Vy grinned. The pregnancy might have been unplanned but all had worked out in the end, with the new stranger in town, Sam Carmichael, falling like a log for Vy and deciding to stay and marry her. How could he not? Vy was a great person.
Nadine returned the lemon pepper to the spice rack between the ground ginger and the mustard seed.
Vy set the table and they sat down to eat, discussing the upcoming revival of the renovated rodeo and fair. It had run for over a hundred years in Rodeo every summer without fail, until the owner retired fifteen years ago. He’d inherited it from his father, who had inherited it from his father.
His son had not been willing to carry on and the tradition had been broken.

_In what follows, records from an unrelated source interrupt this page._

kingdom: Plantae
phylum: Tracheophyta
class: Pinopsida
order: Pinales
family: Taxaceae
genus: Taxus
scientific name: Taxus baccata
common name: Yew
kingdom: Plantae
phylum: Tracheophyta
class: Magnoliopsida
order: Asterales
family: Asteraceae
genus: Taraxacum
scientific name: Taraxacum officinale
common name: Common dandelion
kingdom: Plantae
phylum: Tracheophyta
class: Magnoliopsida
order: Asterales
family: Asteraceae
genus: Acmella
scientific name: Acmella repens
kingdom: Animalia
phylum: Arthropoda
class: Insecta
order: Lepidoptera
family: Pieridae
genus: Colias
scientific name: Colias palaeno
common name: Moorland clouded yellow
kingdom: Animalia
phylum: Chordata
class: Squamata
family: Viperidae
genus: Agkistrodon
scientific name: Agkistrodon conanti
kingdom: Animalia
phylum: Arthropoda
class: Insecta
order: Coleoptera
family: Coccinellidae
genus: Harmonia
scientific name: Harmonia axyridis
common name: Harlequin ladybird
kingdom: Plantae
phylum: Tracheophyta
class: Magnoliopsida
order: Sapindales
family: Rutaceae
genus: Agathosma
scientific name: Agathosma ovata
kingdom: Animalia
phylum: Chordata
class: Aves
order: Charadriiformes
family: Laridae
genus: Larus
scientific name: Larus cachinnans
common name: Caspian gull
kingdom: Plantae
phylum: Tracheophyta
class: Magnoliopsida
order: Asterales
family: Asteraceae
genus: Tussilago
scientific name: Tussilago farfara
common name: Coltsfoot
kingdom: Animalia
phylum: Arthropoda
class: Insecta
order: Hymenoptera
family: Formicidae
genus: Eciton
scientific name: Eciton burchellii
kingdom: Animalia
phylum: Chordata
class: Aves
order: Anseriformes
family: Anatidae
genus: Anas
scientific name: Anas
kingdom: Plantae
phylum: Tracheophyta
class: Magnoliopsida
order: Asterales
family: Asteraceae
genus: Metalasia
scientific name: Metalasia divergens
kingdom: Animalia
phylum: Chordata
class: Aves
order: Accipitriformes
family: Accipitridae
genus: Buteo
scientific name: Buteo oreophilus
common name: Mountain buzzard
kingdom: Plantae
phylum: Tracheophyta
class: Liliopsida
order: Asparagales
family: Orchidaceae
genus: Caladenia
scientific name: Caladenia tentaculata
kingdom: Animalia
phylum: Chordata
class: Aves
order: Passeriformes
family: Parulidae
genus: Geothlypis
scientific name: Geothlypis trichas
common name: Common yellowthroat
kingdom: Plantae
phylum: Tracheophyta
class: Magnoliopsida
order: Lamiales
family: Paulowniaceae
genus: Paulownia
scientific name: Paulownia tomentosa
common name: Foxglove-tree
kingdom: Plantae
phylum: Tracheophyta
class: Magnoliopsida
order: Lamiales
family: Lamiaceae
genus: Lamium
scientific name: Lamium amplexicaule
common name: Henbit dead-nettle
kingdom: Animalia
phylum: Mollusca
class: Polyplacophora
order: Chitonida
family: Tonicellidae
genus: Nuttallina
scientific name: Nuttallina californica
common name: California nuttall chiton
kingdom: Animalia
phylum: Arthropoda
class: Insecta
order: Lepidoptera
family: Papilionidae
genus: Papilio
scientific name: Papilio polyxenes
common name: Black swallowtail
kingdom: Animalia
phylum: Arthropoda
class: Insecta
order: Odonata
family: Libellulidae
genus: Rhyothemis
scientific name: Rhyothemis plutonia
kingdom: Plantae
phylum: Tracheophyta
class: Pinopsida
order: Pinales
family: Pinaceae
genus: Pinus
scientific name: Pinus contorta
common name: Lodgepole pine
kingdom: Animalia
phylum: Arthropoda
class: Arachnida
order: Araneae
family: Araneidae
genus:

Too many of the town’s young were leaving. Nadine and her friends had decided it was time to do something about that, and they hoped the revival of the fair would be a viable solution for bringing in money and creating jobs.
Since no one else had managed to come up with solutions to help out their town, they’d taken it on.
This year, the fair would run for ten days spanning two weekends.
If it was a success, they could consider making it permanent and maybe even run it for longer in the coming years. Vy carried their dishes to the sink. “Sam’s going to donate a couple of thousand dollars for you to use for more promotion.”